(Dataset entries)
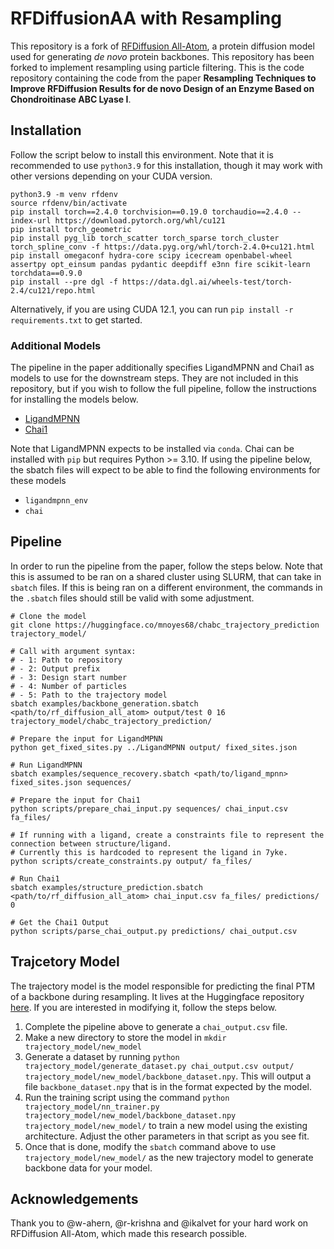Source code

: # RFDiffusionAA with Resampling

This repository is a fork of [RFDiffusion All-Atom](https://github.com/baker-laboratory/rf_diffusion_all_atom), a protein diffusion model used for generating _de novo_ protein backbones. This repository has been forked to implement resampling using particle filtering. This is the code repository containing the code from the paper **Resampling Techniques to Improve RFDiffusion Results for de novo Design of an Enzyme Based on Chondroitinase ABC Lyase I**.

## Installation

Follow the script below to install this environment. Note that it is recommended to use `python3.9` for this installation, though it may work with other versions depending on your CUDA version.

```
python3.9 -m venv rfdenv
source rfdenv/bin/activate
pip install torch==2.4.0 torchvision==0.19.0 torchaudio==2.4.0 --index-url https://download.pytorch.org/whl/cu121
pip install torch_geometric
pip install pyg_lib torch_scatter torch_sparse torch_cluster torch_spline_conv -f https://data.pyg.org/whl/torch-2.4.0+cu121.html
pip install omegaconf hydra-core scipy icecream openbabel-wheel assertpy opt_einsum pandas pydantic deepdiff e3nn fire scikit-learn torchdata==0.9.0
pip install --pre dgl -f https://data.dgl.ai/wheels-test/torch-2.4/cu121/repo.html
```

Alternatively, if you are using CUDA 12.1, you can run `pip install -r requirements.txt` to get started.

### Additional Models

The pipeline in the paper additionally specifies LigandMPNN and Chai1 as models to use for the downstream steps. They are not included in this repository, but if you wish to follow the full pipeline, follow the instructions for installing the models below.
- [LigandMPNN](https://github.com/dauparas/LigandMPNN)
- [Chai1](https://github.com/chaidiscovery/chai-lab)

Note that LigandMPNN expects to be installed via `conda`. Chai can be installed with `pip` but requires Python >= 3.10. If using the pipeline below, the sbatch files will expect to be able to find the following environments for these models
- `ligandmpnn_env`
- `chai`

## Pipeline

In order to run the pipeline from the paper, follow the steps below. Note that this is assumed to be ran on a shared cluster using SLURM, that can take in `sbatch` files. If this is being ran on a different environment, the commands in the `.sbatch` files should still be valid with some adjustment.

```
# Clone the model
git clone https://huggingface.co/mnoyes68/chabc_trajectory_prediction trajectory_model/

# Call with argument syntax:
# - 1: Path to repository
# - 2: Output prefix
# - 3: Design start number
# - 4: Number of particles
# - 5: Path to the trajectory model
sbatch examples/backbone_generation.sbatch <path/to/rf_diffusion_all_atom> output/test 0 16 trajectory_model/chabc_trajectory_prediction/

# Prepare the input for LigandMPNN
python get_fixed_sites.py ../LigandMPNN output/ fixed_sites.json

# Run LigandMPNN
sbatch examples/sequence_recovery.sbatch <path/to/ligand_mpnn> fixed_sites.json sequences/

# Prepare the input for Chai1
python scripts/prepare_chai_input.py sequences/ chai_input.csv fa_files/

# If running with a ligand, create a constraints file to represent the connection between structure/ligand.
# Currently this is hardcoded to represent the ligand in 7yke.
python scripts/create_constraints.py output/ fa_files/

# Run Chai1
sbatch examples/structure_prediction.sbatch <path/to/rf_diffusion_all_atom> chai_input.csv fa_files/ predictions/ 0

# Get the Chai1 Output
python scripts/parse_chai_output.py predictions/ chai_output.csv
```

## Trajcetory Model

The trajectory model is the model responsible for predicting the final PTM of a backbone during resampling. It lives at the Huggingface repository [here](https://huggingface.co/mnoyes68/chabc_trajectory_prediction). If you are interested in modifying it, follow the steps below.

1. Complete the pipeline above to generate a `chai_output.csv` file.
2. Make a new directory to store the model in `mkdir trajectory_model/new_model`
3. Generate a dataset by running `python trajectory_model/generate_dataset.py chai_output.csv output/ trajectory_model/new_model/backbone_dataset.npy`. This will output a file `backbone_dataset.npy` that is in the format expected by the model.
4. Run the training script using the command `python trajectory_model/nn_trainer.py trajectory_model/new_model/backbone_dataset.npy trajectory_model/new_model/` to train a new model using the existing architecture. Adjust the other parameters in that script as you see fit.
5. Once that is done, modify the `sbatch` command above to use `trajectory_model/new_model/` as the new trajectory model to generate backbone data for your model.

## Acknowledgements

Thank you to @w-ahern, @r-krishna and @ikalvet for your hard work on RFDiffusion All-Atom, which made this research possible.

**Exercise:**
Wherever a line of the data above contains "your", copy that line.

**Solution to the exercise:**
Follow the script below to install this environment. Note that it is recommended to use `python3.9` for this installation, though it may work with other versions depending on your CUDA version.
5. Once that is done, modify the `sbatch` command above to use `trajectory_model/new_model/` as the new trajectory model to generate backbone data for your model.
Thank you to @w-ahern, @r-krishna and @ikalvet for your hard work on RFDiffusion All-Atom, which made this research possible.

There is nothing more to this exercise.